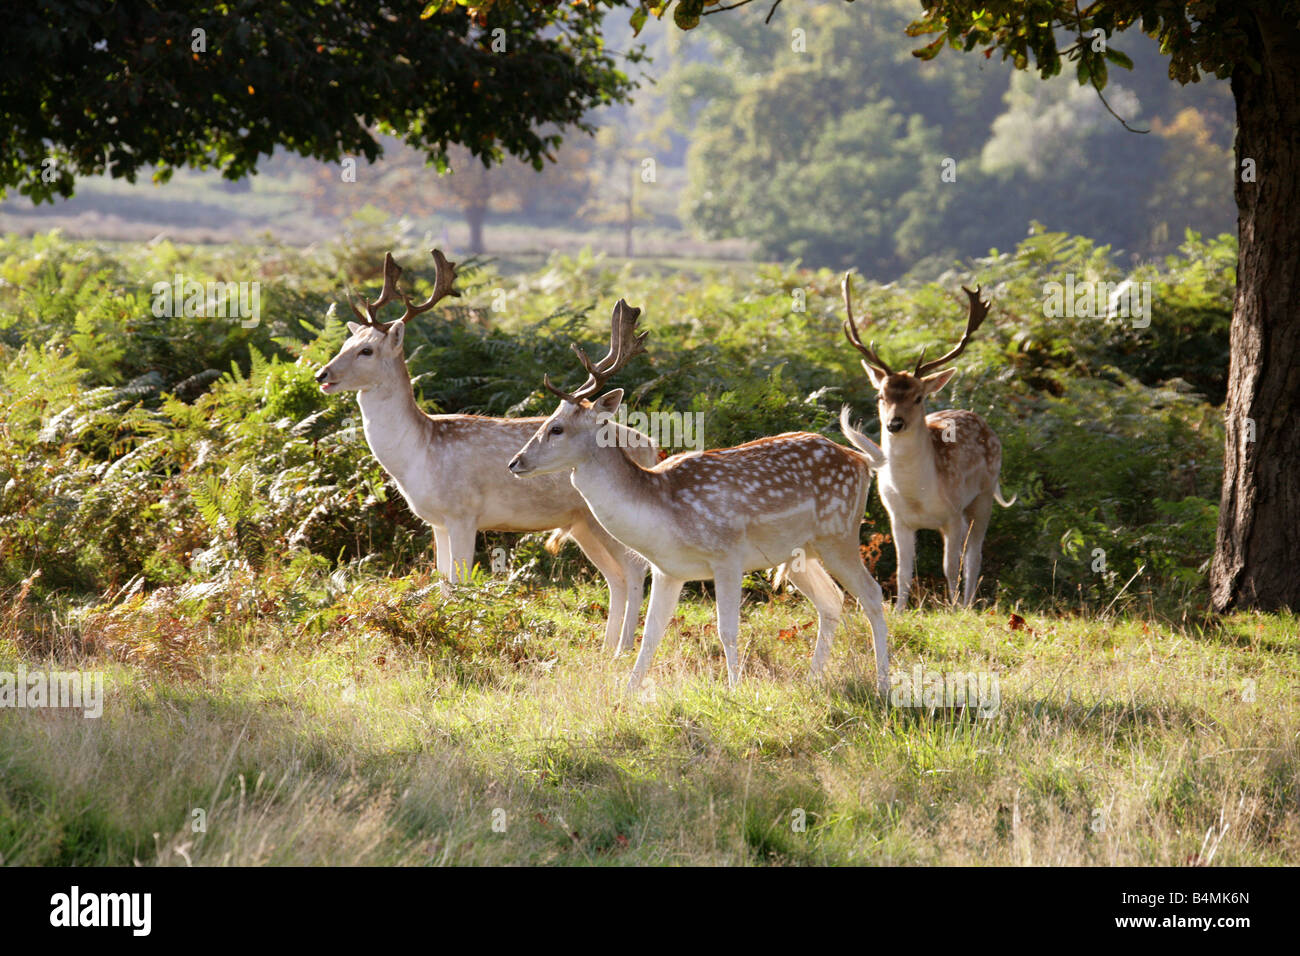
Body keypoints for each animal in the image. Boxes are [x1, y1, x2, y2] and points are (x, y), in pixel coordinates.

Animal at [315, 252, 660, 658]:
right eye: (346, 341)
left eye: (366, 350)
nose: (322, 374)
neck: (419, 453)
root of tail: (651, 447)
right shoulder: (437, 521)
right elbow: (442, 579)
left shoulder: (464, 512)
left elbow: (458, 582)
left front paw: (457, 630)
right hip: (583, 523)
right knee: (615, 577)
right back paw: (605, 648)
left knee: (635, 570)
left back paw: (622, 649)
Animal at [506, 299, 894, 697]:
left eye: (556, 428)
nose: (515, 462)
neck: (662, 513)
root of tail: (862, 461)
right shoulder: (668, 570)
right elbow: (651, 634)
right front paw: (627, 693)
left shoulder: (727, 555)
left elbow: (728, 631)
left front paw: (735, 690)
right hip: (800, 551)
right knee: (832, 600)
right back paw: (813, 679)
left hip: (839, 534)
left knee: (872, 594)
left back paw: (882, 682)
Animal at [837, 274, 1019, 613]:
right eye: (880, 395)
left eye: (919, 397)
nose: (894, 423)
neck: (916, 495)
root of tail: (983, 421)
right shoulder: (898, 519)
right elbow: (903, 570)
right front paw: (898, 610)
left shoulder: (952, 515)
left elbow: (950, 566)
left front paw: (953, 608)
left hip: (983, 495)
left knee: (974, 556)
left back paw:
◇ ◇ ◇ ◇
Work instructions
Any picture in the listing above gets left out; output the rest exactly.

Solution to the exercise
Body keypoints for each animal in the image. Boxes are [x1, y1, x2, y2] and points are (x, y), in pixel coordinates.

Animal at [315, 252, 660, 658]:
right eye: (346, 341)
left eye: (366, 350)
nose: (322, 374)
neck: (419, 453)
root of tail: (651, 447)
right shoulder: (437, 521)
right elbow: (442, 579)
left shoulder: (464, 512)
left elbow: (458, 582)
left front paw: (457, 630)
right hip: (583, 523)
right knee: (615, 577)
right back paw: (605, 648)
left knee: (635, 570)
left back paw: (622, 649)
Animal at [506, 299, 894, 697]:
left eye: (556, 428)
nose: (515, 462)
neck: (662, 513)
root of tail: (862, 461)
right shoulder: (668, 570)
right elbow: (651, 634)
right front paw: (627, 693)
left shoulder: (727, 555)
left elbow: (728, 631)
left front paw: (735, 690)
right hip: (800, 551)
right knee: (832, 600)
right back paw: (813, 679)
left hip: (839, 534)
left knee: (872, 594)
left back paw: (882, 682)
Animal at [837, 274, 1019, 613]:
right eye: (880, 395)
left eye: (919, 397)
nose: (894, 423)
neck: (916, 495)
root of tail: (983, 421)
right shoulder: (898, 519)
right elbow: (903, 570)
right front paw: (898, 610)
left shoulder: (952, 515)
left elbow: (950, 566)
left front paw: (953, 608)
left hip: (983, 495)
left knee: (974, 556)
left back paw:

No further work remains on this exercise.